News of the non-cooperation movement was quickly spread throughout East Pakistan by newspapers and radio. Various published news stories about the Awami League, Sheikh Mujibur Rahman, and Yahya Khan in the newspapers of East Pakistan during the movement prove that the media was in favor of the movement at that time. Banks in East Pakistan also contributed to this movement. At that time, patriotic poems and songs written in leaflets in support of the non-cooperation movement were distributed in the branches of the banks.

According to Anthony Mascarenhas, this movement started on 1 March, which has no precedent in the history of Pakistan. The Pakistan Army did not expect any such movement to break out in East Pakistan.

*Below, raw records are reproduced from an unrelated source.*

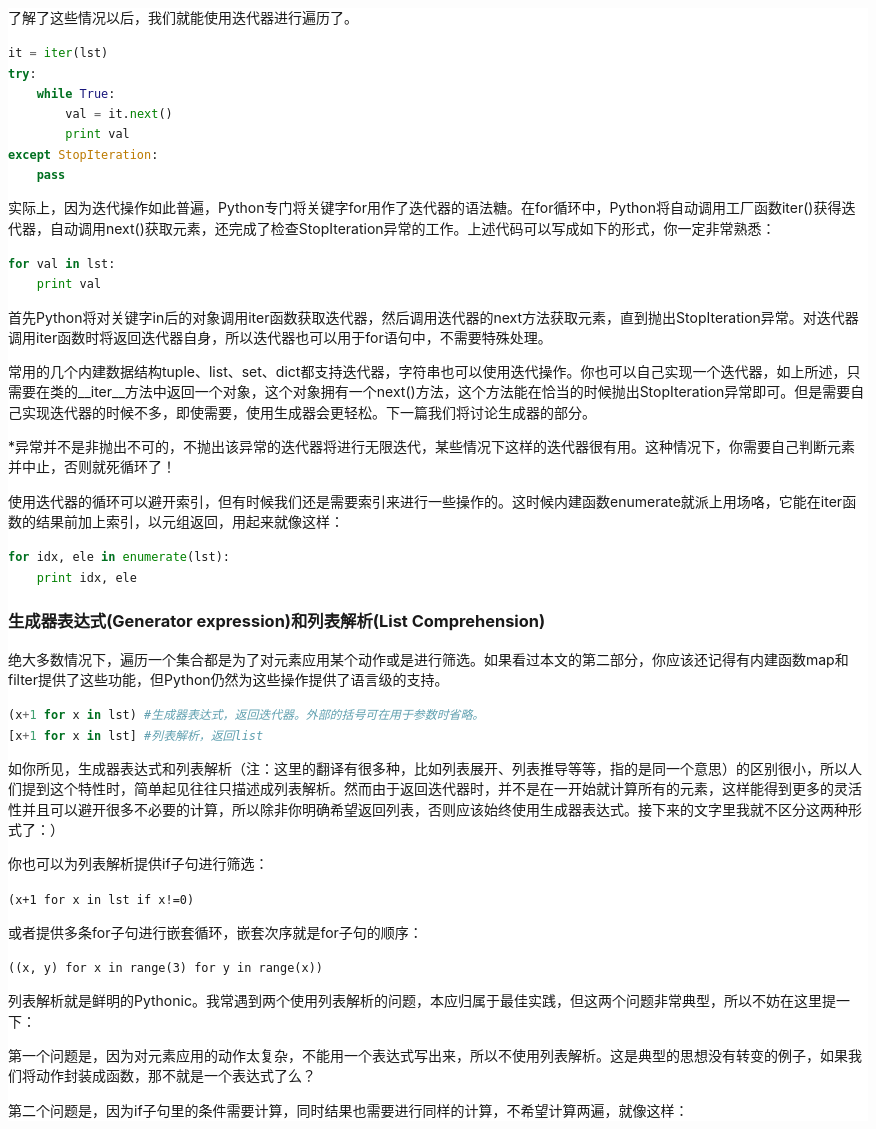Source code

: 了解了这些情况以后，我们就能使用迭代器进行遍历了。

```python
it = iter(lst)
try:
    while True:
        val = it.next()
        print val
except StopIteration:
    pass
```

实际上，因为迭代操作如此普遍，Python专门将关键字for用作了迭代器的语法糖。在for循环中，Python将自动调用工厂函数iter()获得迭代器，自动调用next()获取元素，还完成了检查StopIteration异常的工作。上述代码可以写成如下的形式，你一定非常熟悉：

```python
for val in lst:
    print val
```

首先Python将对关键字in后的对象调用iter函数获取迭代器，然后调用迭代器的next方法获取元素，直到抛出StopIteration异常。对迭代器调用iter函数时将返回迭代器自身，所以迭代器也可以用于for语句中，不需要特殊处理。

常用的几个内建数据结构tuple、list、set、dict都支持迭代器，字符串也可以使用迭代操作。你也可以自己实现一个迭代器，如上所述，只需要在类的__iter__方法中返回一个对象，这个对象拥有一个next()方法，这个方法能在恰当的时候抛出StopIteration异常即可。但是需要自己实现迭代器的时候不多，即使需要，使用生成器会更轻松。下一篇我们将讨论生成器的部分。

*异常并不是非抛出不可的，不抛出该异常的迭代器将进行无限迭代，某些情况下这样的迭代器很有用。这种情况下，你需要自己判断元素并中止，否则就死循环了！

使用迭代器的循环可以避开索引，但有时候我们还是需要索引来进行一些操作的。这时候内建函数enumerate就派上用场咯，它能在iter函数的结果前加上索引，以元组返回，用起来就像这样：

```python
for idx, ele in enumerate(lst):
    print idx, ele
```

### 生成器表达式(Generator expression)和列表解析(List Comprehension)

绝大多数情况下，遍历一个集合都是为了对元素应用某个动作或是进行筛选。如果看过本文的第二部分，你应该还记得有内建函数map和filter提供了这些功能，但Python仍然为这些操作提供了语言级的支持。

```python
(x+1 for x in lst) #生成器表达式，返回迭代器。外部的括号可在用于参数时省略。 
[x+1 for x in lst] #列表解析，返回list
```

如你所见，生成器表达式和列表解析（注：这里的翻译有很多种，比如列表展开、列表推导等等，指的是同一个意思）的区别很小，所以人们提到这个特性时，简单起见往往只描述成列表解析。然而由于返回迭代器时，并不是在一开始就计算所有的元素，这样能得到更多的灵活性并且可以避开很多不必要的计算，所以除非你明确希望返回列表，否则应该始终使用生成器表达式。接下来的文字里我就不区分这两种形式了：）

你也可以为列表解析提供if子句进行筛选：

	(x+1 for x in lst if x!=0)

或者提供多条for子句进行嵌套循环，嵌套次序就是for子句的顺序：

	((x, y) for x in range(3) for y in range(x))

列表解析就是鲜明的Pythonic。我常遇到两个使用列表解析的问题，本应归属于最佳实践，但这两个问题非常典型，所以不妨在这里提一下：

第一个问题是，因为对元素应用的动作太复杂，不能用一个表达式写出来，所以不使用列表解析。这是典型的思想没有转变的例子，如果我们将动作封装成函数，那不就是一个表达式了么？

第二个问题是，因为if子句里的条件需要计算，同时结果也需要进行同样的计算，不希望计算两遍，就像这样：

Sharafat Hossain wrote in The Daily Ittefaq that although Sheikh Mujibur Rahman believed in armed struggle like Subhash Chandra Bose, he started a peaceful movement called non-cooperation as a political strategy. Although Mahatma Gandhi conducted his non-cooperation movement in an entirely peaceful India, Sheikh Mujibur Rahman withdrew from the peaceful movement out of necessity. National Awami Party leader Abdul Wali Khan said of the impact of the non-cooperation movement, "Gandhi would have been overwhelmed by this success".

Rehman Sobhan said about this movement that since the beginning of this movement, the existence of a central government in East Bengal was dissolved politically. When the government tried to regain control after 26 March, the people here saw it as foreign interference. According to him the movement was successful and Bangladesh regained its power to rule 213 years after the Battle of Plassey.

Political scientist Rounaq Jahan called the movement an unprecedented mass movement, which she attributed to Yahya Khan's postponement of a pre-scheduled meeting of the Pakistan Constituent Assembly. According to her, during this movement the people of East Pakistan started to consider themselves as citizens of a new state. She also felt that the people's participation in this movement and their desire to be independent created a general will for the independence of Bangladesh.

According to political scientist Zillur Rahman Khan, through this movement, Sheikh Mujibur Rahman established a separate de facto government in the region. The state of Bangladesh was created as a result of Sheikh Mujibur Rahman's contribution in rallying public support against Pakistan's military government.

Historian Muntassir Mamoon says, "The unarmed masses of East Pakistan chose total non-cooperation as a strategy of mass uprising as a means of liberation war".

It was the inspiration for Bangladesh's non-cooperation movement by the Students Against Discrimination movement against the government of Sheikh Hasina, daughter of Sheikh Mujibur Rahman, who was resigns on 5 August 2024.